Accuracy – The only way my household functions smoothly, alongside my work, is through military standard organisation and planning. Weekly meal plans, school clubs and events, play dates, birthday parties, work events, exercise routines, plus time scheduled to relax… Phew! I have always strived for excellence and quality in my life and believe structure makes us better.
Accepting – I accept sometimes my children just don’t want to eat their peas, or that they hate my mac n’ cheese. I have learnt to let some things go and choose my battles wisely. You cannot change people, only yourself. Over the past, difficult, year my temper has been on a short fuse. By apologising to my children – adults can make mistakes too – the rupture was healed. I accept I cannot always fix things for them, like a friendship issue or failing at something. But I can be empathetic and share their pain.
Appreciative – I say thank you when they tidy their room, make their bed, set the table for dinner. Showing my appreciation always goes a long way. I also appreciate myself more, taking planned time out to relax and refuel.
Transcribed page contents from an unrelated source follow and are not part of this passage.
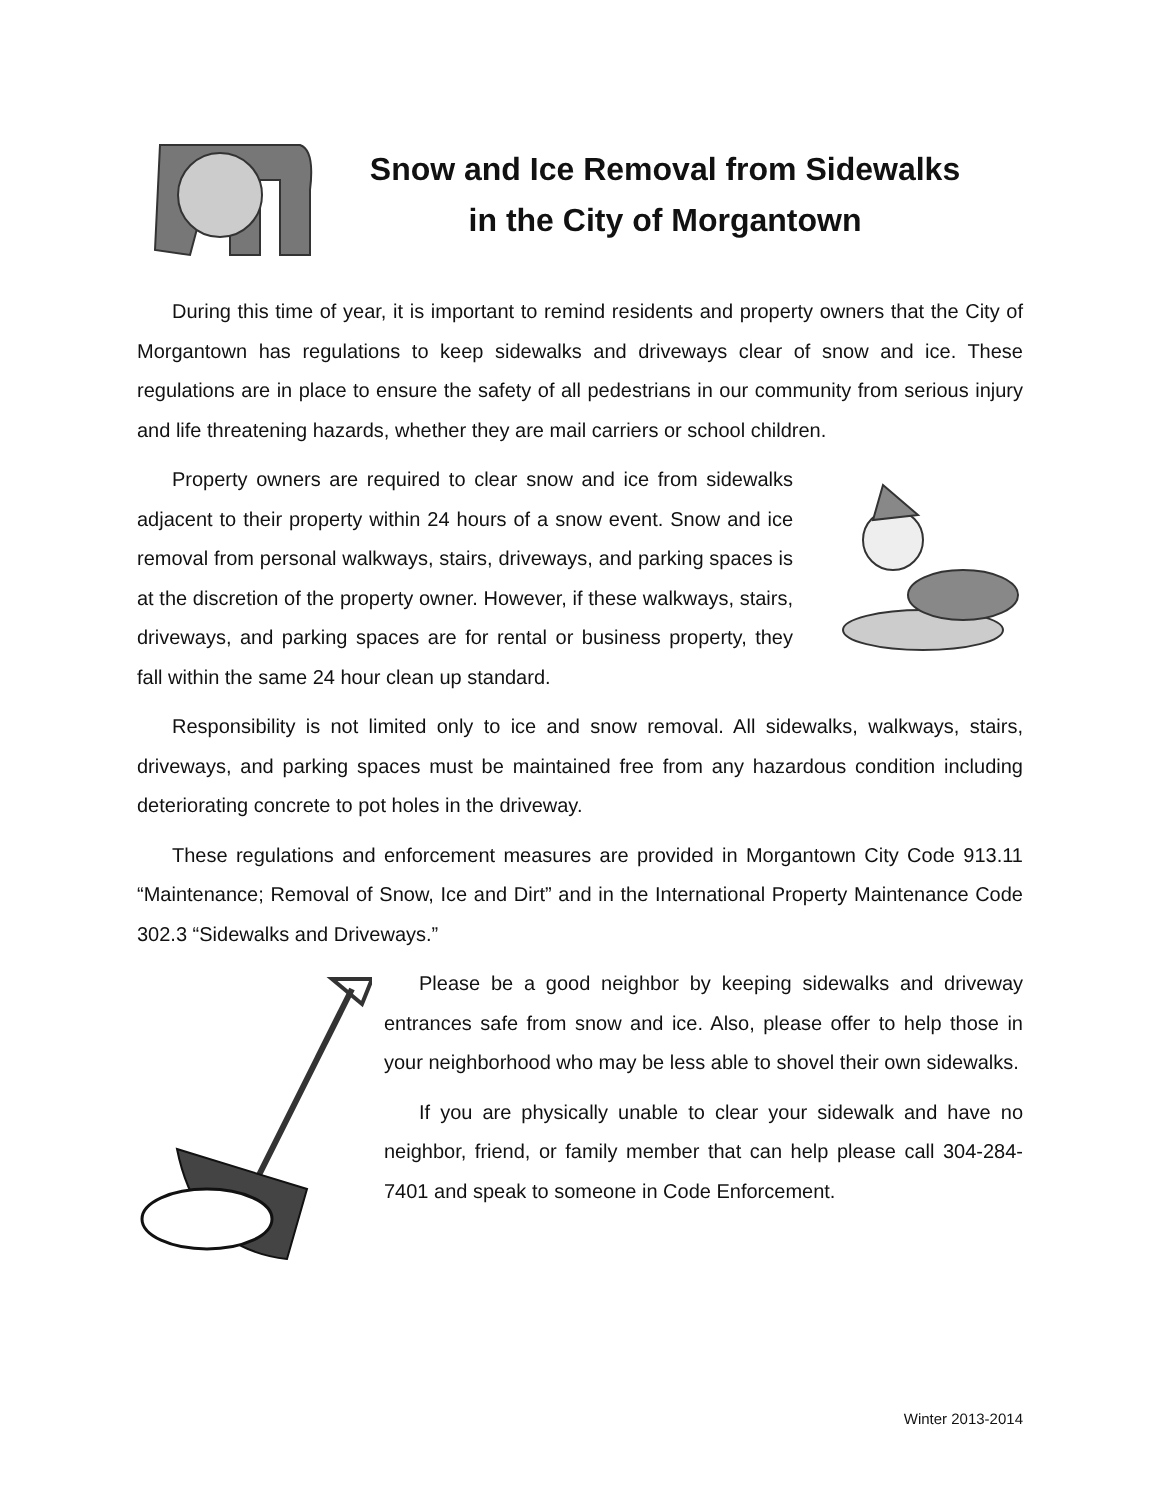Snow and Ice Removal from Sidewalks in the City of Morgantown
During this time of year, it is important to remind residents and property owners that the City of Morgantown has regulations to keep sidewalks and driveways clear of snow and ice. These regulations are in place to ensure the safety of all pedestrians in our community from serious injury and life threatening hazards, whether they are mail carriers or school children.
Property owners are required to clear snow and ice from sidewalks adjacent to their property within 24 hours of a snow event. Snow and ice removal from personal walkways, stairs, driveways, and parking spaces is at the discretion of the property owner. However, if these walkways, stairs, driveways, and parking spaces are for rental or business property, they fall within the same 24 hour clean up standard.
Responsibility is not limited only to ice and snow removal. All sidewalks, walkways, stairs, driveways, and parking spaces must be maintained free from any hazardous condition including deteriorating concrete to pot holes in the driveway.
These regulations and enforcement measures are provided in Morgantown City Code 913.11 “Maintenance; Removal of Snow, Ice and Dirt” and in the International Property Maintenance Code 302.3 “Sidewalks and Driveways.”
Please be a good neighbor by keeping sidewalks and driveway entrances safe from snow and ice. Also, please offer to help those in your neighborhood who may be less able to shovel their own sidewalks.
If you are physically unable to clear your sidewalk and have no neighbor, friend, or family member that can help please call 304-284-7401 and speak to someone in Code Enforcement.
Winter 2013-2014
Action – Parenting requires a lot of energy, discipline and focus. Sometimes maintaining the daily parenting routine is challenging. Being there for my children day after day, performing the same tasks, repeatedly, requires superhuman effort. But what you do every day matters more than what you do once in a while.
Adventure – My family and I are on our life adventure together. We work hard and support each other to get through the tough days. We also have fun and enjoy each other’s company. Joy in our house is made up by small moments created by seemingly trivial pleasures and events. My lifelong dream is to trek the Inca Trail and see Machu Pichu. When the children are old enough to trek with me, I am planning a big family trip to Peru.
Authentic – My guiding values are courage and integrity. I am immensely proud of my Indian heritage and the journey my parents took to give me this opportunity in life. I am doing my best to teach my children the same culture and values I grew up with… Family always comes first. I teach them bits of Gujarati; we celebrate Raksha Bandhan, and Diwali and they are well accustomed to Indian food, especially the sweets!
Achievement – I am doing my best to unlock my children’s full potential and empower them to succeed. I encourage them to do their own homework, to think independently, steering here and there, then giving them the tools to complete it. I encourage them to try and fail, mistakes are good, this is how we learn. I am a role model to my children, they are watching me, especially my youngest, who is a girl. I want to show all of them that women can be great mothers and successful leaders at the same time.
Simon Sinek said: “Parenting is the closest thing to leadership”. After 10 years of performing in both roles, I wholeheartedly agree. I now realise, I have been living my company values every single day as a parent and 10 years on, my new belief is that parenting is my leadership style.
Raising children and leading a team in business go hand in hand. We are all individuals and we need a bespoke style of care, encouragement, discipline and structure. Everyone has their own uniqueness and as parents and business leaders, it is our responsibility to nurture those in our tribes and unlock their potential.
I am acutely aware that my own children will fly the nest one day and some of my team will leave and move onto their next life adventure. Whilst sad at this thought, I take great pride in knowing that I have nurtured and encouraged these individuals to grow, instilled confidence and done my very best to prepare them for future success.